(Work item) An exact copy of every record below is needed, with the pictures left out.

*** Begin section ***

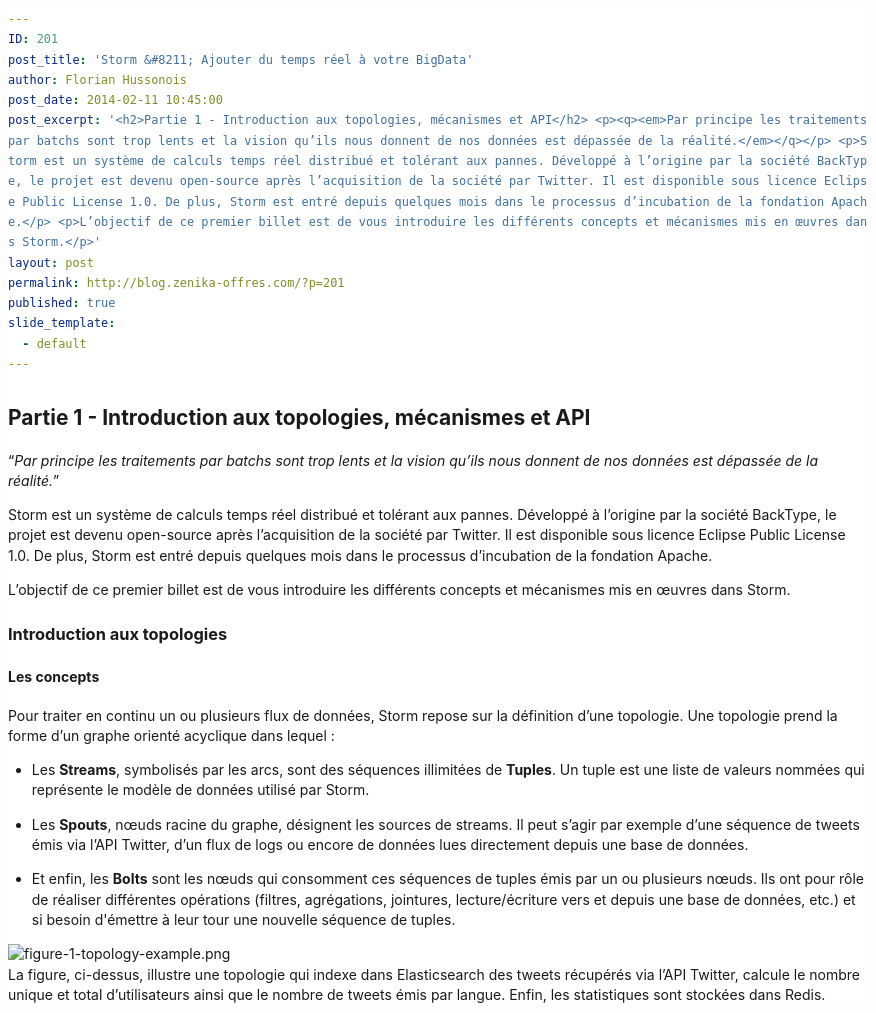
 ```yaml
---
ID: 201
post_title: 'Storm &#8211; Ajouter du temps réel à votre BigData'
author: Florian Hussonois
post_date: 2014-02-11 10:45:00
post_excerpt: '<h2>Partie 1 - Introduction aux topologies, mécanismes et API</h2> <p><q><em>Par principe les traitements par batchs sont trop lents et la vision qu’ils nous donnent de nos données est dépassée de la réalité.</em></q></p> <p>Storm est un système de calculs temps réel distribué et tolérant aux pannes. Développé à l’origine par la société BackType, le projet est devenu open-source après l’acquisition de la société par Twitter. Il est disponible sous licence Eclipse Public License 1.0. De plus, Storm est entré depuis quelques mois dans le processus d’incubation de la fondation Apache.</p> <p>L’objectif de ce premier billet est de vous introduire les différents concepts et mécanismes mis en œuvres dans Storm.</p>'
layout: post
permalink: http://blog.zenika-offres.com/?p=201
published: true
slide_template:
  - default
---
```

<h2>Partie 1 - Introduction aux topologies, mécanismes et API</h2>
<q><em>Par principe les traitements par batchs sont trop lents et la vision qu’ils nous donnent de nos données est dépassée de la réalité.</em></q>

Storm est un système de calculs temps réel distribué et tolérant aux pannes. Développé à l’origine par la société BackType, le projet est devenu open-source après l’acquisition de la société par Twitter. Il est disponible sous licence Eclipse Public License 1.0. De plus, Storm est entré depuis quelques mois dans le processus d’incubation de la fondation Apache.

L’objectif de ce premier billet est de vous introduire les différents concepts et mécanismes mis en œuvres dans Storm.


<h3>Introduction aux topologies</h3>
<h4>Les concepts</h4>
Pour traiter en continu un ou plusieurs flux de données, Storm repose sur la définition d’une topologie. Une topologie prend la forme d’un graphe orienté acyclique dans lequel :
<ul>
	<li>Les <strong>Streams</strong>, symbolisés par les arcs, sont des séquences illimitées de <strong>Tuples</strong>. Un tuple est une liste de valeurs nommées qui représente le modèle de données utilisé par Storm.</li>
</ul>
<ul>
	<li>Les <strong>Spouts</strong>, nœuds racine du graphe, désignent les sources de streams. Il peut s’agir par exemple d’une séquence de tweets émis via l’API Twitter, d’un flux de logs ou encore de données lues directement depuis une base de données.</li>
</ul>
<ul>
	<li>Et enfin, les <strong>Bolts</strong> sont les nœuds qui consomment ces séquences de tuples émis par un ou plusieurs nœuds. Ils ont pour rôle de réaliser différentes opérations (filtres, agrégations, jointures, lecture/écriture vers et depuis une base de données, etc.) et si besoin d'émettre à leur tour une nouvelle séquence de tuples.</li>
</ul>
<img style="display: block; margin: 0 auto;" src="/wp-content/uploads/2015/07/.figure-1-topology-example_m.jpg" alt="figure-1-topology-example.png" /> La figure, ci-dessus, illustre une topologie qui indexe dans Elasticsearch des tweets récupérés via l’API Twitter, calcule le nombre unique et total d’utilisateurs ainsi que le nombre de tweets émis par langue. Enfin, les statistiques sont stockées dans Redis.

*** End section ***

(Solution for this problem)
 ```yaml
---
ID: 201
post_title: 'Storm &#8211; Ajouter du temps réel à votre BigData'
author: Florian Hussonois
post_date: 2014-02-11 10:45:00
post_excerpt: '<h2>Partie 1 - Introduction aux topologies, mécanismes et API</h2> <p><q><em>Par principe les traitements par batchs sont trop lents et la vision qu’ils nous donnent de nos données est dépassée de la réalité.</em></q></p> <p>Storm est un système de calculs temps réel distribué et tolérant aux pannes. Développé à l’origine par la société BackType, le projet est devenu open-source après l’acquisition de la société par Twitter. Il est disponible sous licence Eclipse Public License 1.0. De plus, Storm est entré depuis quelques mois dans le processus d’incubation de la fondation Apache.</p> <p>L’objectif de ce premier billet est de vous introduire les différents concepts et mécanismes mis en œuvres dans Storm.</p>'
layout: post
permalink: http://blog.zenika-offres.com/?p=201
published: true
slide_template:
  - default
---
```

<h2>Partie 1 - Introduction aux topologies, mécanismes et API</h2>
<q><em>Par principe les traitements par batchs sont trop lents et la vision qu’ils nous donnent de nos données est dépassée de la réalité.</em></q>

Storm est un système de calculs temps réel distribué et tolérant aux pannes. Développé à l’origine par la société BackType, le projet est devenu open-source après l’acquisition de la société par Twitter. Il est disponible sous licence Eclipse Public License 1.0. De plus, Storm est entré depuis quelques mois dans le processus d’incubation de la fondation Apache.

L’objectif de ce premier billet est de vous introduire les différents concepts et mécanismes mis en œuvres dans Storm.


<h3>Introduction aux topologies</h3>
<h4>Les concepts</h4>
Pour traiter en continu un ou plusieurs flux de données, Storm repose sur la définition d’une topologie. Une topologie prend la forme d’un graphe orienté acyclique dans lequel :
<ul>
	<li>Les <strong>Streams</strong>, symbolisés par les arcs, sont des séquences illimitées de <strong>Tuples</strong>. Un tuple est une liste de valeurs nommées qui représente le modèle de données utilisé par Storm.</li>
</ul>
<ul>
	<li>Les <strong>Spouts</strong>, nœuds racine du graphe, désignent les sources de streams. Il peut s’agir par exemple d’une séquence de tweets émis via l’API Twitter, d’un flux de logs ou encore de données lues directement depuis une base de données.</li>
</ul>
<ul>
	<li>Et enfin, les <strong>Bolts</strong> sont les nœuds qui consomment ces séquences de tuples émis par un ou plusieurs nœuds. Ils ont pour rôle de réaliser différentes opérations (filtres, agrégations, jointures, lecture/écriture vers et depuis une base de données, etc.) et si besoin d'émettre à leur tour une nouvelle séquence de tuples.</li>
</ul>
<img style="display: block; margin: 0 auto;" src="/wp-content/uploads/2015/07/.figure-1-topology-example_m.jpg" alt="figure-1-topology-example.png" /> La figure, ci-dessus, illustre une topologie qui indexe dans Elasticsearch des tweets récupérés via l’API Twitter, calcule le nombre unique et total d’utilisateurs ainsi que le nombre de tweets émis par langue. Enfin, les statistiques sont stockées dans Redis.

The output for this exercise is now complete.